YOLO – the architecture
In the third version of the algorithm, the authors used the pretty extensive convolutional neural network with the architecture presented below. BTW: if you want to explore convolutional neural networks from scratch, there is a four-part tutorial on my blog.
The network has 53 convolutional layers, hence it was called Darknet-53.
YOLO in practice
Let’s see how YOLO behaves in practice. Installation instructions are available on the author’s website, but I was not able to successfully complete it on Windows 10. So I recommend switching to Linux or Mac right away. The following tips are for Ubuntu version 20.04.
To build the classifier you will need to be able to compile the code with gcc. If the compiler is not installed on the operating system (gcc – -version) then I suggest executing those three commands:
$ sudo apt update
$ sudo apt install build-essential
$ gcc --version
If the compiler version is displayed correctly, we can proceed with downloading and compiling Darknet:
$ git clone https://github.com/pjreddie/darknet
$ cd darknet
In the repository you will find the code, obviously, but the weights for the trained network have to be downloaded separately. The following command should be executed from the darknet directory and the file with network weights should also be saved there.

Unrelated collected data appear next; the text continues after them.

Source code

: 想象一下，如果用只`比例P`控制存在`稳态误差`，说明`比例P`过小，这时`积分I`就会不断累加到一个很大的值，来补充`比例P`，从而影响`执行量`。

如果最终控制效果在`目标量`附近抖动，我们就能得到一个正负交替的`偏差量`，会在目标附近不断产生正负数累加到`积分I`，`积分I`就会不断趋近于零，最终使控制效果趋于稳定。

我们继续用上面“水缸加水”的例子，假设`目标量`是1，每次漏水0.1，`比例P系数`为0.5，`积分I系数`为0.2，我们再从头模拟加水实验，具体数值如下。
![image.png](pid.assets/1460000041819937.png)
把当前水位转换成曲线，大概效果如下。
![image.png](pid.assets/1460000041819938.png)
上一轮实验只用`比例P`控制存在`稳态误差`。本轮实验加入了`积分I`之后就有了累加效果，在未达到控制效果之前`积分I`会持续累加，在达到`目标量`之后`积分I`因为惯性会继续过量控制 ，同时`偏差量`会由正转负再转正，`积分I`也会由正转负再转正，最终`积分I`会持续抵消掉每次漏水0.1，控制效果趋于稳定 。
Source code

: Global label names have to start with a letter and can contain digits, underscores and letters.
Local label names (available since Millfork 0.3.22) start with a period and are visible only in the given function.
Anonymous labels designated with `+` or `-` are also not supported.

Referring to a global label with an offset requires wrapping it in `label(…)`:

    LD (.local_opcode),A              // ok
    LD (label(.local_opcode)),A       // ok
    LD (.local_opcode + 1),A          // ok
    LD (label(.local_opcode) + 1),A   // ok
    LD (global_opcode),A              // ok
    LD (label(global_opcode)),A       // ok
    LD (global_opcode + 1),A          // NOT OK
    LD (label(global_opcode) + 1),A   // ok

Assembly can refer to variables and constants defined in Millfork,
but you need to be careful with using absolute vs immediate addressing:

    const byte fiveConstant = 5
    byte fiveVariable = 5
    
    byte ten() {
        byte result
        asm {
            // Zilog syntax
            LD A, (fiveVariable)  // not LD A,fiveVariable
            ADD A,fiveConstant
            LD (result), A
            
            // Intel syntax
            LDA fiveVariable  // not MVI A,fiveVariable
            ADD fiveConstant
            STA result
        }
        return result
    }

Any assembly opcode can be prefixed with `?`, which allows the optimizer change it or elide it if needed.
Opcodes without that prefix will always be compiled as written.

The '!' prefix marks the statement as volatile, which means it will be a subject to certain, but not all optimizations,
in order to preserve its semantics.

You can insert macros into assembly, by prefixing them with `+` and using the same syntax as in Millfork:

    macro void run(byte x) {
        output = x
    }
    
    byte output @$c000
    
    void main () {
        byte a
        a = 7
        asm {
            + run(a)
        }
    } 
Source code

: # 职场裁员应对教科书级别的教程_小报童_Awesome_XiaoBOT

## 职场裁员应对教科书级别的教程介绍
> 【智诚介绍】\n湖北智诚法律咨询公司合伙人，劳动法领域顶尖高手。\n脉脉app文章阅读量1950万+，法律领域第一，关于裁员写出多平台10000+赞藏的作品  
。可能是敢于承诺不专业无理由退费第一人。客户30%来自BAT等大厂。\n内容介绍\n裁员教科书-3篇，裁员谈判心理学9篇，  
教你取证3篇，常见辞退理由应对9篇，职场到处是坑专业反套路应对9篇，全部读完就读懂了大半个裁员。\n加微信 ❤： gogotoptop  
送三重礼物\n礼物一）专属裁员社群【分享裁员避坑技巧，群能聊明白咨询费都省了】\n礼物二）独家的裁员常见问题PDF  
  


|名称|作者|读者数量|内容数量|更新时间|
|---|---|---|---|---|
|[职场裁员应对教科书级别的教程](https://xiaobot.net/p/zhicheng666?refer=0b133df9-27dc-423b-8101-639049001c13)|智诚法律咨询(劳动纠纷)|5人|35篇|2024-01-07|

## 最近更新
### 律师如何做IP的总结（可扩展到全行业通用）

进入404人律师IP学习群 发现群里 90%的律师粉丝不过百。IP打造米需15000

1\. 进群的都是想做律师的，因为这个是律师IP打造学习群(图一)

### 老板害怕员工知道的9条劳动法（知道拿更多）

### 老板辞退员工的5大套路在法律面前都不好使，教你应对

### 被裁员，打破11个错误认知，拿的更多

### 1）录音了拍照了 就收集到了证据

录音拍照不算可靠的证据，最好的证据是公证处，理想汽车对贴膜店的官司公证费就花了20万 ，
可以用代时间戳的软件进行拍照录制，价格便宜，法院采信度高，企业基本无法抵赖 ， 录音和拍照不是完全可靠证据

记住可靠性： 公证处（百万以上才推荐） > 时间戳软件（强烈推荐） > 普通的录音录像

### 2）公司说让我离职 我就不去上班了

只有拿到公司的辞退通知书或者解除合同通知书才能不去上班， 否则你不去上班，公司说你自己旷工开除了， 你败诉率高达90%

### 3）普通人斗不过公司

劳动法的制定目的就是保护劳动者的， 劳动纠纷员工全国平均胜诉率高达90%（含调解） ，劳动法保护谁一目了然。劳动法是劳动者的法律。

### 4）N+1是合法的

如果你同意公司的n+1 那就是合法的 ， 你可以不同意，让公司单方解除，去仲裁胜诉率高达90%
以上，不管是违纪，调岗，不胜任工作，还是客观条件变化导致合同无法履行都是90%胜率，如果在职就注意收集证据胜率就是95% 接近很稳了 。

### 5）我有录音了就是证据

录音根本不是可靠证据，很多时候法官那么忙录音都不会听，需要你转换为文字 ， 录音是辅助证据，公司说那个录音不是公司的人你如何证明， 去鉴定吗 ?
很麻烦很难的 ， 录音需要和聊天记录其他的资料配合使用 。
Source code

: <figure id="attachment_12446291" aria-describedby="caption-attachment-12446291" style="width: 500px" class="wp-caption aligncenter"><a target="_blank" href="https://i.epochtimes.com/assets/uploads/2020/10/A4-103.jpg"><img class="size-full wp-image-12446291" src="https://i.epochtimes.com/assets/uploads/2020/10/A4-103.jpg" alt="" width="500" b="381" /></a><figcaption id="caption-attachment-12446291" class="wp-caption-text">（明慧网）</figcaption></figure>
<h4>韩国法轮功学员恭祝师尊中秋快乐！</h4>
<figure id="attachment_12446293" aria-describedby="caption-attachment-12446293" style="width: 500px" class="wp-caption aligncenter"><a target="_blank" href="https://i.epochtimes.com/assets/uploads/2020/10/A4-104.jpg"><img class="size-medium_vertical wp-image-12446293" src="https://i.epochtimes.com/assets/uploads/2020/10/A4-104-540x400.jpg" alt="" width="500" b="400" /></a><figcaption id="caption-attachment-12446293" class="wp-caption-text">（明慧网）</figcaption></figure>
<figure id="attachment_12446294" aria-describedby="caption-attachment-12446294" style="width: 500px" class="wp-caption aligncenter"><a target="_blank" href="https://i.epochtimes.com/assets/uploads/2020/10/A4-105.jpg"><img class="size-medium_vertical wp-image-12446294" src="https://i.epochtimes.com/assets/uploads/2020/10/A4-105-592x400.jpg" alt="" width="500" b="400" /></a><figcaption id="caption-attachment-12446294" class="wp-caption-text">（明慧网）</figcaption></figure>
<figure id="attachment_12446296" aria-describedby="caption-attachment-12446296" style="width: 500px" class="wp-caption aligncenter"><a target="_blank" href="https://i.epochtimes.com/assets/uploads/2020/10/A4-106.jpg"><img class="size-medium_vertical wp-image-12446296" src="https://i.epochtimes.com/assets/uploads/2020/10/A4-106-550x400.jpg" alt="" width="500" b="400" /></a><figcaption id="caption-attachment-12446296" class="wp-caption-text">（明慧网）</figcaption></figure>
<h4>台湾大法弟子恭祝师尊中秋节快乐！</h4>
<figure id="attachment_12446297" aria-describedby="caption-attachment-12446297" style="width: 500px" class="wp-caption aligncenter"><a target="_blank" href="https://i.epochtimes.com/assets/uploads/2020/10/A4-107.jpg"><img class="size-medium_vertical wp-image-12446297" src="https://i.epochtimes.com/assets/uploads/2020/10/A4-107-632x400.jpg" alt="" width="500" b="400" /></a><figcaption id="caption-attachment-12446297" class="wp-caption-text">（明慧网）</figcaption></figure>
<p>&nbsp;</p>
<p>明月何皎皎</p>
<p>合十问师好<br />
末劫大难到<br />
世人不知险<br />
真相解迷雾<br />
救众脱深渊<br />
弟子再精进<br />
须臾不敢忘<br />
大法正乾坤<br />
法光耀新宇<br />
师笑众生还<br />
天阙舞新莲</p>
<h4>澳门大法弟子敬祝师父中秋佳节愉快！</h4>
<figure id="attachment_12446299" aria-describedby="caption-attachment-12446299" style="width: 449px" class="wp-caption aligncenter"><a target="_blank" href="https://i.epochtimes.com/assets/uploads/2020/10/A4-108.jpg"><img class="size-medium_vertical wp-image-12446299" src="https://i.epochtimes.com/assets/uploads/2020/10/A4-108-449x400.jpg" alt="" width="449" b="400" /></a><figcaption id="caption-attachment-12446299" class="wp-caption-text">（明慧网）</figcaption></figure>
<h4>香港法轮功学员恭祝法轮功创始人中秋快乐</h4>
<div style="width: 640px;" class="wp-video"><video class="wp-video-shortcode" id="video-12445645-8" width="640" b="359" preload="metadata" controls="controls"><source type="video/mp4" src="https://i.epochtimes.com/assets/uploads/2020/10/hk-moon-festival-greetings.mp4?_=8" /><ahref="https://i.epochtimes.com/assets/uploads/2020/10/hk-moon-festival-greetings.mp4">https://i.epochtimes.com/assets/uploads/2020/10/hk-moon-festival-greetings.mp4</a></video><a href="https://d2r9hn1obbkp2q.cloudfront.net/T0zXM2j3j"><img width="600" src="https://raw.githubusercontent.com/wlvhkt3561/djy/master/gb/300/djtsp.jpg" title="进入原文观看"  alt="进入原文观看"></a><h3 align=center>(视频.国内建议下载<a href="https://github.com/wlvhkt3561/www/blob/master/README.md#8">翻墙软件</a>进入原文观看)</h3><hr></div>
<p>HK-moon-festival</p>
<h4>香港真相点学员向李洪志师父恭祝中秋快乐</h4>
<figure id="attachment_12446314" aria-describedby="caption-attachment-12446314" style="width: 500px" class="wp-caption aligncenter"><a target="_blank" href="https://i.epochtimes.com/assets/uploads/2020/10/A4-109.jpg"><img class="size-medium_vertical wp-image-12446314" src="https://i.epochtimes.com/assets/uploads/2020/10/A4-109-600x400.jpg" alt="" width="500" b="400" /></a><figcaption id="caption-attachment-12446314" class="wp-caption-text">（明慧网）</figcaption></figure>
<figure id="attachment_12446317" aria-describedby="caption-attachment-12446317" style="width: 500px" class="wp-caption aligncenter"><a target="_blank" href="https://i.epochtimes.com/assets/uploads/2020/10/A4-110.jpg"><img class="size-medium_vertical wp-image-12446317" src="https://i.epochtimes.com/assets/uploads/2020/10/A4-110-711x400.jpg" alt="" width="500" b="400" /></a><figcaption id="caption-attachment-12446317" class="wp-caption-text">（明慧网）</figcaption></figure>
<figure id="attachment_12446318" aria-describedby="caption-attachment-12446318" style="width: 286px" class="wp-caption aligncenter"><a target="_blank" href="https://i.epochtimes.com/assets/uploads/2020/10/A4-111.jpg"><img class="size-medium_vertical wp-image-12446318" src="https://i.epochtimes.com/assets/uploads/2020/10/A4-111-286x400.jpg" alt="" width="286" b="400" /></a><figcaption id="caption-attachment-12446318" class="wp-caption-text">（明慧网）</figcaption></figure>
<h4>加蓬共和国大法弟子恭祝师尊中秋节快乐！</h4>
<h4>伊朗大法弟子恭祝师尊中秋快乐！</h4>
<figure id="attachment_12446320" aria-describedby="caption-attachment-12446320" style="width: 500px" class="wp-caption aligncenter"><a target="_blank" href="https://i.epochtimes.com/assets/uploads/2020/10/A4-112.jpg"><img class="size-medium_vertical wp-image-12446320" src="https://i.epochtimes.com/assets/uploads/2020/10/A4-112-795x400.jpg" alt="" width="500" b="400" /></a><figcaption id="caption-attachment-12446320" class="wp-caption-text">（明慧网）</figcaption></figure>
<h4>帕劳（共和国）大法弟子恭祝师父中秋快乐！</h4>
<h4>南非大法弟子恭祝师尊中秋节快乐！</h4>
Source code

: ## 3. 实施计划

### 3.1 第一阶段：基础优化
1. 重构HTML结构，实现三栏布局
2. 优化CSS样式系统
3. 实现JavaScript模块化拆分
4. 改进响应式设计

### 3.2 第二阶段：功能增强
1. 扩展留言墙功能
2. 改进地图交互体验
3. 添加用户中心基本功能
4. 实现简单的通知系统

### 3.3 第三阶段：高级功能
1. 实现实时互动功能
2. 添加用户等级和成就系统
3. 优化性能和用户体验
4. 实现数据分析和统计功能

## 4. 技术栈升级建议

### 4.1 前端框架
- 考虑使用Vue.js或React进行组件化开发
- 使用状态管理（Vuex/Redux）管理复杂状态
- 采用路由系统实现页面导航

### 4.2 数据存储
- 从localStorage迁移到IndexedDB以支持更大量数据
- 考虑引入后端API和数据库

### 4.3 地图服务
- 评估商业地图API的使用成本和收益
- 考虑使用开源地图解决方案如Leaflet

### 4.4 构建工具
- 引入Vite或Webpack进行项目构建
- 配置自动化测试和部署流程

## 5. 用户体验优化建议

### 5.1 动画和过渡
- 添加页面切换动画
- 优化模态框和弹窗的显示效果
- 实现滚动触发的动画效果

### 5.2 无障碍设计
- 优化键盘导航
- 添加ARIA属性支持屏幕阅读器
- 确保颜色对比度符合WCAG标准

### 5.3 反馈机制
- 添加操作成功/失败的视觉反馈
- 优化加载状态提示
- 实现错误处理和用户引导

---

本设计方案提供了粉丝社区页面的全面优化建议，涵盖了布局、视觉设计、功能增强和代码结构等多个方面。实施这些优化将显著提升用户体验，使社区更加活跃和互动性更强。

$ wget https://pjreddie.com/media/files/yolov3.weights
Depending on how much RAM we have (my Ubuntu only had 512MB RAM), the swapfile would have to be increased. I increased it to 2GB, but probably lower values will also be enough:
$ sudo fallocate -l 2G /swapfile
$ sudo chmod 600 /swapfile
$ sudo mkswap /swapfile
$ sudo swapon /swapfile
At this point, we should be able to run a prediction for one of the sample photos in the data directory. Below is an example for the kite.jpg file. Note: it may be necessary to run prediction as a super user – hence sudo has been added:
$ sudo ./darknet detect cfg/yolov3.cfg yolov3.weights data/kite.jpg
The result is saved on the server in the predictions.jpg file. Here is the result for kites – input and output pictures combined:
And below my photo with horses on the paddock:
$ sudo ./darknet detect cfg/yolov3.cfg yolov3.weights data/horses-square.jpg
As you can see, the horses were mostly located and correctly classified. Two of the three horses in the far background were not found, but it must be admitted that it would not be easy for the human eye either. A humorous accent is the qualification of the white gas tank as a horse, but it is also difficult to disagree that the tank in this perspective looks a bit like a horse’s rump from a distance. 😉
This mistake with the gas tank is paradoxically a confirmation of one of the strong features of YOLO – the algorithm looks at the image as a whole and infer contextually from the entire content of the image, not from a narrow fragment. YOLO has some problems with detecting small objects and will do worse with scenes with many overlapping objects, but overall it’s a brilliant architecture, written in C using CUDA, which makes it a very fast and effective tool for detecting and classifying objects in real time.